Enabling Cross-Organizational Threat Sharing through Dynamic, Flexible TransformReturn to TOC presented at FIRST 2014

by Chris Strasburg, Andrew Hoying, Daniel Harkness, Scott Pinkerton,

Summary : The objective of the Cyber Fed Model (CFM) project is to facilitate the sharing of actionable and relevant cyber threat data between organizations in near real time. One obstacle to scalable data sharing is making the process of sharing (uploading) as streamlined as possible, while ensuring that data is delivered to recipients in a format they can easily integrate into existing cyber processes.
This is not a new challenge; many SIEM vendors and open source tools have addressed the problem of ingesting and producing data in multiple formats. These approaches tend to fall into two broad categories:
• Use pre/post processing of data to extract fields and allow users to define new fields on the fly (e.g. Splunk)
• Develop an extensive library of event parsers that preprocess all events and extract known fields from them (e.g. ArcSight)
Generally, however, these solutions are specific to the vendor or tool in question. Complicating the scenario is the existence of multiple competing standards for data sharing formats. Even when a local tool is capable of producing data in a number of formats, sharing that data with other organizations still requires a transformation for the recipient to parse and act on it.
To address this problem, the CFM project is working to develop a flexible transform capability which will both apply defined parsers to known well-defined formats, as well as allow data submitters to provide a description of their data format. Three levels of translation are used to provide on-the-fly transformation to an intermediate representation: syntactic, schematic, and semantic. Uploaders (and downloaders) provide descriptions of the provided (desired) format, and the data will be parsed (produced) in that form.
Developing this capability requires addressing a number of questions, for example:
• How do we normalize the semantics between the data produced by various sources for sharing? For example, similar fields with different meanings, when different tools interpret the same data.

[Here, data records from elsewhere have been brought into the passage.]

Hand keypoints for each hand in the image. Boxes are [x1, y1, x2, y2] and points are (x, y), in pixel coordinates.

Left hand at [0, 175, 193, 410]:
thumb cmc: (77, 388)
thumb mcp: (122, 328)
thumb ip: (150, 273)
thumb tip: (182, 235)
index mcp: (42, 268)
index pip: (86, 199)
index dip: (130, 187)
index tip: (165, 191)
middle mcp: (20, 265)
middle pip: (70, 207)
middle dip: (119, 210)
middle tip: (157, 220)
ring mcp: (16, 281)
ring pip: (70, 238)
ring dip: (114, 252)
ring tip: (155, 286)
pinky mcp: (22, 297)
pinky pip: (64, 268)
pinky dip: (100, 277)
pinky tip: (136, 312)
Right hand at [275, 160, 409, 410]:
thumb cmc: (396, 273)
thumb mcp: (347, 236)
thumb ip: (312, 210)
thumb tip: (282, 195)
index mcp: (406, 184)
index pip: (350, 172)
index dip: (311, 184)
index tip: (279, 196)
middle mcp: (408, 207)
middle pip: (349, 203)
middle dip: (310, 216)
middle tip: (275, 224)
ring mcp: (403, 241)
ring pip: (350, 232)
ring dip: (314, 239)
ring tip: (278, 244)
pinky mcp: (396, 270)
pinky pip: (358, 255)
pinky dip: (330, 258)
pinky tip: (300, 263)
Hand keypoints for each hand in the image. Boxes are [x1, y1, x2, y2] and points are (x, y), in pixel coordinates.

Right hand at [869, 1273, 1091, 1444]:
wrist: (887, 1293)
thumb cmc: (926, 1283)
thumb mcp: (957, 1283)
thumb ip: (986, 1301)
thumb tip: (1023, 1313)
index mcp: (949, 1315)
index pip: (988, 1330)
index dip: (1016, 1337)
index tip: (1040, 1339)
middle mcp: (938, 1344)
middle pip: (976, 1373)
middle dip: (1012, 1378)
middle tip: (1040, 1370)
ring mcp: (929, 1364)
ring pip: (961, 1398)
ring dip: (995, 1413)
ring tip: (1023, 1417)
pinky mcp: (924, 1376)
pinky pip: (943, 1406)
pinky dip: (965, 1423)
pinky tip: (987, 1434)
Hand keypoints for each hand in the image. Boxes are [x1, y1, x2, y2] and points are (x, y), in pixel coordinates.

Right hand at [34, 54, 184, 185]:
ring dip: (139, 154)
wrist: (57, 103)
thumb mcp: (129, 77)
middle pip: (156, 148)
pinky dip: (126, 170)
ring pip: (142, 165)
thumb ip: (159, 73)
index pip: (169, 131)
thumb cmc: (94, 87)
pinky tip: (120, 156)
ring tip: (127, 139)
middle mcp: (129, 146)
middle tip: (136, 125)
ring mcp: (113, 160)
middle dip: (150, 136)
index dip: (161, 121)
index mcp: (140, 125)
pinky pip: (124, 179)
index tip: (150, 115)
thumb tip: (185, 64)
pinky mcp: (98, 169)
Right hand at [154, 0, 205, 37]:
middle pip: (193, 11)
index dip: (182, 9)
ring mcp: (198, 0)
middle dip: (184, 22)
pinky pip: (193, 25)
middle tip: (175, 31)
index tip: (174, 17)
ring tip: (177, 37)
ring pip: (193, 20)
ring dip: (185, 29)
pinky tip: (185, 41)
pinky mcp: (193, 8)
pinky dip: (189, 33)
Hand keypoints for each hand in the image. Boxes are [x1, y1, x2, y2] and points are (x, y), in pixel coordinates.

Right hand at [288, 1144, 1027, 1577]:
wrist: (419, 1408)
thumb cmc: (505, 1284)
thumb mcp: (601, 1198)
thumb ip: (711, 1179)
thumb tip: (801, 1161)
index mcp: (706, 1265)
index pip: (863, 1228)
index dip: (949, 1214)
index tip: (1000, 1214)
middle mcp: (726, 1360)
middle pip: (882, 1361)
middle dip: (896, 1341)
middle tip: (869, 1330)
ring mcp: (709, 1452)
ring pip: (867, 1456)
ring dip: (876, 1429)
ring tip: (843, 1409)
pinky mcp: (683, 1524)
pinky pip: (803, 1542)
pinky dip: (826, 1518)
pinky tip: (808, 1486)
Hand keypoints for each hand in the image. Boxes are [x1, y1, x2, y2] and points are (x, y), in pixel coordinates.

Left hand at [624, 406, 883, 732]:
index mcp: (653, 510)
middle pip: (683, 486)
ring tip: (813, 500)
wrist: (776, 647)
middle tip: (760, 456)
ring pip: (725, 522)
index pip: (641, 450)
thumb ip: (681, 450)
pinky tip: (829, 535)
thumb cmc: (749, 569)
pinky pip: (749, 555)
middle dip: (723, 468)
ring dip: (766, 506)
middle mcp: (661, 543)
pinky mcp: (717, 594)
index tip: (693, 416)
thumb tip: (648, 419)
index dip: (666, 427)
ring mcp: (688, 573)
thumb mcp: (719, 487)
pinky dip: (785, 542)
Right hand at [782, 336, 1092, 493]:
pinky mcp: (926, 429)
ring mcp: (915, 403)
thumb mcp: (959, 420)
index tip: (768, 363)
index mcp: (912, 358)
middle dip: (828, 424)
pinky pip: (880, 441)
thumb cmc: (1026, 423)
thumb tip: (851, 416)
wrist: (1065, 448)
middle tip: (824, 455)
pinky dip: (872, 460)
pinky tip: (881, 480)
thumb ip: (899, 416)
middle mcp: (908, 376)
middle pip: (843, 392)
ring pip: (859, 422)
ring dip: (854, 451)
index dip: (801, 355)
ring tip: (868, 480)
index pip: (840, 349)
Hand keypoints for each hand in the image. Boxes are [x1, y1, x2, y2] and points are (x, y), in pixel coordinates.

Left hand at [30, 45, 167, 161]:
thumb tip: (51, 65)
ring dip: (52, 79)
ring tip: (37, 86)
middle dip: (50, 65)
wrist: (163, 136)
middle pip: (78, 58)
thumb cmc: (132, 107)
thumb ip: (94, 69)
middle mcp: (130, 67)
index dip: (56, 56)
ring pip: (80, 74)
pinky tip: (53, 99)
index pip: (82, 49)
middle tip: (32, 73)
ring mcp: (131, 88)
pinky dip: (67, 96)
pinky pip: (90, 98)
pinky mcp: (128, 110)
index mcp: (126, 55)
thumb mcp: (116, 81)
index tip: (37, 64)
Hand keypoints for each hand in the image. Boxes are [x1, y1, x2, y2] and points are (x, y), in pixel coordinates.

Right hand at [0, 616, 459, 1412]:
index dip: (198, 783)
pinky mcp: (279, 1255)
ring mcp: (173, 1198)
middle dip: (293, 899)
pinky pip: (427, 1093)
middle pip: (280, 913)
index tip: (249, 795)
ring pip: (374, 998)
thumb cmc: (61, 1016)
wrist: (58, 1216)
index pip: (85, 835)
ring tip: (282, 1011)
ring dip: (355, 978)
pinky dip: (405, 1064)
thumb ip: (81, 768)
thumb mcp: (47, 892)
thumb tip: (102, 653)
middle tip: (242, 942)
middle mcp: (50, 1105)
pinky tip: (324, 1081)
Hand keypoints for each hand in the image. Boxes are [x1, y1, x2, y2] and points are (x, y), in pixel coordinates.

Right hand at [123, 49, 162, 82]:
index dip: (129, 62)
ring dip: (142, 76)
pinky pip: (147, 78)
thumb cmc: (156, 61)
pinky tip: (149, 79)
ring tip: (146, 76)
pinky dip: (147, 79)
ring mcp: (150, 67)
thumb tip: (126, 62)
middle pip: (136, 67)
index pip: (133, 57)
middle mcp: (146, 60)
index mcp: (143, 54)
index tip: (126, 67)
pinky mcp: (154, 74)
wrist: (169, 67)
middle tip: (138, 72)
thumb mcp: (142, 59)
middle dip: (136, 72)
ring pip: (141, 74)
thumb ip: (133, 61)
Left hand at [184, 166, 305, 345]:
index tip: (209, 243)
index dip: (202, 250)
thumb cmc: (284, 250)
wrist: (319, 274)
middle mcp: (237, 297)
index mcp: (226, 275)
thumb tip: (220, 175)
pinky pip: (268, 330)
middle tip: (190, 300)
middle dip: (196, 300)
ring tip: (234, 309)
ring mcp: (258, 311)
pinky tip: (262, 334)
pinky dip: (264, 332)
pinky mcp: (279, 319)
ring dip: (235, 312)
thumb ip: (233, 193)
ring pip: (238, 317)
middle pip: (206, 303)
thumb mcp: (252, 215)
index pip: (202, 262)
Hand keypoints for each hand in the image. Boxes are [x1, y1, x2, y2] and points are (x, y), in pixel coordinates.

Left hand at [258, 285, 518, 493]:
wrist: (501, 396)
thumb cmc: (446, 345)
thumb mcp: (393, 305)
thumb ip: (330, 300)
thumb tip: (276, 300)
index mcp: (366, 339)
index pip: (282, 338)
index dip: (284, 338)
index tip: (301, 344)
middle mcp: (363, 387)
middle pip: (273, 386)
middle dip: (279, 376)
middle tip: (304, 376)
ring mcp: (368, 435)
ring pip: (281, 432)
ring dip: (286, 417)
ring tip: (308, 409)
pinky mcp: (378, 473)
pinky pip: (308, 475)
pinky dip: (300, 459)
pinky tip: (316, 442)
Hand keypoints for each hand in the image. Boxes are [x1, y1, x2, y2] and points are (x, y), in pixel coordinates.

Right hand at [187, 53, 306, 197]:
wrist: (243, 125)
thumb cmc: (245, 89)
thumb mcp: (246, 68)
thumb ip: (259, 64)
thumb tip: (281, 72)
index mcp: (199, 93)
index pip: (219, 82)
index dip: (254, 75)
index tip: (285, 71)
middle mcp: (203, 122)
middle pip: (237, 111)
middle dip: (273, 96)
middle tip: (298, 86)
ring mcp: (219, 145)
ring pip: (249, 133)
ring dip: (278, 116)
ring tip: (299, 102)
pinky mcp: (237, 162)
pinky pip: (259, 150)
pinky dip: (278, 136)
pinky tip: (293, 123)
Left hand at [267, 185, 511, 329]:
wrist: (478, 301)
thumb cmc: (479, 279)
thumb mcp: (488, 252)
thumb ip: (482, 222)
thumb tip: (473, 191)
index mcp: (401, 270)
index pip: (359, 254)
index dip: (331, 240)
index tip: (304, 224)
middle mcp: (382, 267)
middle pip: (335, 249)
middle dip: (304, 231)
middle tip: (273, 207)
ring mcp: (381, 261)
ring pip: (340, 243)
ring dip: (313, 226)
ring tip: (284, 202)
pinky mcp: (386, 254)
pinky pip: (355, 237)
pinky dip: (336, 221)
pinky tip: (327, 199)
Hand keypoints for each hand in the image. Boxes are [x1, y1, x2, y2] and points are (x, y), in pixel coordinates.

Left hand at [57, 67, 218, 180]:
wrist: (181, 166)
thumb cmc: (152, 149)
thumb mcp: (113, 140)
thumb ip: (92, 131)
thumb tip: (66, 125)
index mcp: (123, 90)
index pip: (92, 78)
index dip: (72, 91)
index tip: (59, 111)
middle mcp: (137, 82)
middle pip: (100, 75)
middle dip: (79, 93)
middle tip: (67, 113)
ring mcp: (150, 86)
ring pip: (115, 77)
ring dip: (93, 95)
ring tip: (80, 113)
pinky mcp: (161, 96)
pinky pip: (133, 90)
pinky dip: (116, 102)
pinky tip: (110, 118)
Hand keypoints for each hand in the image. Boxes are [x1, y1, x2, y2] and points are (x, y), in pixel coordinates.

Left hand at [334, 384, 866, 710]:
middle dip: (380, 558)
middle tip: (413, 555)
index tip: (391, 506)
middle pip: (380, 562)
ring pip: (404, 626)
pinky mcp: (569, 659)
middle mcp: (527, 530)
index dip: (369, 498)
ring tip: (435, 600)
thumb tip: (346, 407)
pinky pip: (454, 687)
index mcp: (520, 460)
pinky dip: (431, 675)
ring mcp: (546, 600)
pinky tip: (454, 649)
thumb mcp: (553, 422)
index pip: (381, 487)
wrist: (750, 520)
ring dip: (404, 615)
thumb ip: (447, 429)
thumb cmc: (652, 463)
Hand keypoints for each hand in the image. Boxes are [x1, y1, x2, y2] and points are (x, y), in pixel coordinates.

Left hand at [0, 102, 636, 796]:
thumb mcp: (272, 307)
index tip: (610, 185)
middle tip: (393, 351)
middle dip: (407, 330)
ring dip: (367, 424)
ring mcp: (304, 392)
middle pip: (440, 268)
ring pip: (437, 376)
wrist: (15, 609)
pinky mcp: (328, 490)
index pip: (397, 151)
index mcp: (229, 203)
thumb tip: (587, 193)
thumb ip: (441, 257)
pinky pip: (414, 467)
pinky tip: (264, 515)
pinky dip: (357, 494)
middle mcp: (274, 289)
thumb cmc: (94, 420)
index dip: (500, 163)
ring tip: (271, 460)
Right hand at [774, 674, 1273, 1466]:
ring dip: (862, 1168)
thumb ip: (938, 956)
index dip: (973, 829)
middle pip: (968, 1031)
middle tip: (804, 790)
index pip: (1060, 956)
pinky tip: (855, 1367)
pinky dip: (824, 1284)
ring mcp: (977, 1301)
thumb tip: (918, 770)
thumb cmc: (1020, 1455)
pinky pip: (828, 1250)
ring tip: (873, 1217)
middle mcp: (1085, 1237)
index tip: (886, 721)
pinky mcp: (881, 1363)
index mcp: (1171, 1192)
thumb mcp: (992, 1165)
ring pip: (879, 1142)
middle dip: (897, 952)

• How do we maintain relationship data between submitted indicators during transformation?
• How do we remain flexible enough to represent new proposed formats without requiring code changes or manual parser generation?
• How do we handle cases where the output format cannot represent all the information provided by the original sender?
• Which aspects of this transformation should be handled centrally (e.g. within the service) as opposed to at the client?
In this talk, we will present our design in detail, and discuss how our approach addresses the questions above.